Add support for alternate diff algorithms to match git cli behavior
Proposal
Add support for selecting between the diff algorithms offered by the --diff-algorithm argument to git diff. Both the GitLab web interface and GraphQL API could benefit from this support, for improved consistency with the git CLI.
Background
Diff workflows in the git CLI currently support four different algorithms for identifying Longest Common Subsequences (LCS), which in turn can produce different selections for added/removed hunks in the resulting diff. The default algorithm is myers, in reference to the Myers (1986) algorithm. Another options is histogram, a more modern algorithm which can produce cleaner-looking diffs with more coherent hunk selection - particularly for code, which often contains large numbers of identical lines (curly braces, etc.) that trip up a Myers diff.
This paper goes into much more detail about the differences between Myers and histogram diff, along with multiple relevant examples, and argues that histogram is the superior choice: Nugroho, Y.S., Hata, H. & Matsumoto, K. How different are different diff algorithms in Git?. Empir Software Eng 25, 790–823 (2020)
As for the current behavior of GitLab... in fact, it would appear that GitLab produces a diff which is based on a third, older algorithm; Hunt-McIlroy (1976), through the use of the diff-lcs Ruby gem.
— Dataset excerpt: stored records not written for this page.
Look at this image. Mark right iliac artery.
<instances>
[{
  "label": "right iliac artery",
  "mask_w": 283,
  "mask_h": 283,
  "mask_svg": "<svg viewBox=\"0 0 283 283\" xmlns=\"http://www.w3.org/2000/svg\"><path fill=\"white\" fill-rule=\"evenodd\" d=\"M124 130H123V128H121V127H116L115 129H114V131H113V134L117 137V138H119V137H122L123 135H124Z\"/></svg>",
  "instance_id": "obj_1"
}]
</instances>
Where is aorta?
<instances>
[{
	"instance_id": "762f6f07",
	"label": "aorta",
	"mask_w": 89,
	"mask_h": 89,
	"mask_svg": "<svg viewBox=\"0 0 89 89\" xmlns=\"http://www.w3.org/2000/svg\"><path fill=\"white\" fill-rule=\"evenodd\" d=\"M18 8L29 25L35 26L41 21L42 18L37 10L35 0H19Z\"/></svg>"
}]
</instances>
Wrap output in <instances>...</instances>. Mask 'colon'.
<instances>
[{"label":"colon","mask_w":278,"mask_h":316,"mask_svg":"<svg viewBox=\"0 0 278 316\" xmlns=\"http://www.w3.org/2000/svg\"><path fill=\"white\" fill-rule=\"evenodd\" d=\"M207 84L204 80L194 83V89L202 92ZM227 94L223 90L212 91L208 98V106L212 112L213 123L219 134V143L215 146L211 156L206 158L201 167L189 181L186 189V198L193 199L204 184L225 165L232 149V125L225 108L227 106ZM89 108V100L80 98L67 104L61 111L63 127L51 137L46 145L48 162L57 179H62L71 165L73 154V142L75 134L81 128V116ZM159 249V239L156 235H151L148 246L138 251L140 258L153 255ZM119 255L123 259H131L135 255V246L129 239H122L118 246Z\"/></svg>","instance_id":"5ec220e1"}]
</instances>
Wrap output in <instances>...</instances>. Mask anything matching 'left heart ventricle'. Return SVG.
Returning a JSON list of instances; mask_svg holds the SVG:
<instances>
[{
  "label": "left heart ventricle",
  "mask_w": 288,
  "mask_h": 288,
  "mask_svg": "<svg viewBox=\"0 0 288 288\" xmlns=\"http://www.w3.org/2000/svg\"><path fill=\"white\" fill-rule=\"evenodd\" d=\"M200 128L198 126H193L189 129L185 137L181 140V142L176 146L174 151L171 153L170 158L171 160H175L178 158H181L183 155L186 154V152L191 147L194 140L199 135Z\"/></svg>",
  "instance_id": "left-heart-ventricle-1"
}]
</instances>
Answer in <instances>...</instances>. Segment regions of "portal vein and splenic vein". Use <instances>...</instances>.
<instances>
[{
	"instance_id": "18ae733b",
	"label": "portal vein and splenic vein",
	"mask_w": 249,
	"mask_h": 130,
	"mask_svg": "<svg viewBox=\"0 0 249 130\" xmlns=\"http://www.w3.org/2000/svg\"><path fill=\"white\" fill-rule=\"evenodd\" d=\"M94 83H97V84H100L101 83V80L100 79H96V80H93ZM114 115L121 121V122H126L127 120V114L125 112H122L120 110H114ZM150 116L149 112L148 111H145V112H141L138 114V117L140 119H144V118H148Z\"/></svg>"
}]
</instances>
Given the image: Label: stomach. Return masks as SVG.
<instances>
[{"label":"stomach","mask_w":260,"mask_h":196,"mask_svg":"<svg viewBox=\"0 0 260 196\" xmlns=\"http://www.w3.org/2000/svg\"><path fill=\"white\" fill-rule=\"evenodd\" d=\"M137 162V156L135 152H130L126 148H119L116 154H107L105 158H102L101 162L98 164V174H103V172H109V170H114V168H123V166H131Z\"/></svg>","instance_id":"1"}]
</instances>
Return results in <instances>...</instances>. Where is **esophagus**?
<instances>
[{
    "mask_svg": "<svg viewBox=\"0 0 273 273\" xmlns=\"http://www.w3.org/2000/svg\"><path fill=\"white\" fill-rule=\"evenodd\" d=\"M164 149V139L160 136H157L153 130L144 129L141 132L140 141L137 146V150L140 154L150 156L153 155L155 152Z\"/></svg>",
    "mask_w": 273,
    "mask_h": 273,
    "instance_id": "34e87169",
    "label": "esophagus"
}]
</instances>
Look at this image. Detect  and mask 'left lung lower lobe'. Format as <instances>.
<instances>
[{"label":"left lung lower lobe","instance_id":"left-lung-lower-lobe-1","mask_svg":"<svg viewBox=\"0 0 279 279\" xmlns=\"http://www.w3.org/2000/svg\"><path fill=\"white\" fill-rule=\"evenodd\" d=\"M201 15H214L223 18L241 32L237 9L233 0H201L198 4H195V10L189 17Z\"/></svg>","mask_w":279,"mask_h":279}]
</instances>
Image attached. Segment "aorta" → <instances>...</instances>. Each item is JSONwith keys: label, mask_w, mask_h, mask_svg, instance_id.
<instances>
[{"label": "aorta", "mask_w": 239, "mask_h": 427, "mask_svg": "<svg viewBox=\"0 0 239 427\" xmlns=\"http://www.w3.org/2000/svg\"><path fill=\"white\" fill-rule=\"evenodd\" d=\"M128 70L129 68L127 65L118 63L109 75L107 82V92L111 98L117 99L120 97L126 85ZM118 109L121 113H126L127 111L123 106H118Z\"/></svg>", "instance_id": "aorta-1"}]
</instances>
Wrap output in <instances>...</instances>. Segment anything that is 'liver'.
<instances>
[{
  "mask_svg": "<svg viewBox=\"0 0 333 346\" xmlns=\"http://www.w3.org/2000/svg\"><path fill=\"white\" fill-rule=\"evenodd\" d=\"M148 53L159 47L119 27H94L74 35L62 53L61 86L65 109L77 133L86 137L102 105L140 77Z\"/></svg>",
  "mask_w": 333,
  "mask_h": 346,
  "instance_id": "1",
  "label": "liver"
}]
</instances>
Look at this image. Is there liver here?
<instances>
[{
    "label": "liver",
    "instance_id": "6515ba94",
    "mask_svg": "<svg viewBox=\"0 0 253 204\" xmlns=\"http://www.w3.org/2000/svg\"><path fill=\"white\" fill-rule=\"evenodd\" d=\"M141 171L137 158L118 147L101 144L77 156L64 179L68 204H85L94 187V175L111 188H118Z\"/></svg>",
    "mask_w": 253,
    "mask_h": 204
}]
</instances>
This produces results that are largely similar to Myers diffs, but likely aren't identical in all cases - so the current output may not always be consistent with even a default-configured git CLI diff operation.
As a result:
- the GitLab web interface for change history produces messier diffs than advocates of
histogramdiff are used to seeing. - users of GraphQL APIs for obtaining diffs are given results that can be inconsistent with local operations (different change hunks, different diffstats, etc.)
There does not appear to be any way to select between the different algorithms in either the web interface or the GraphQL API.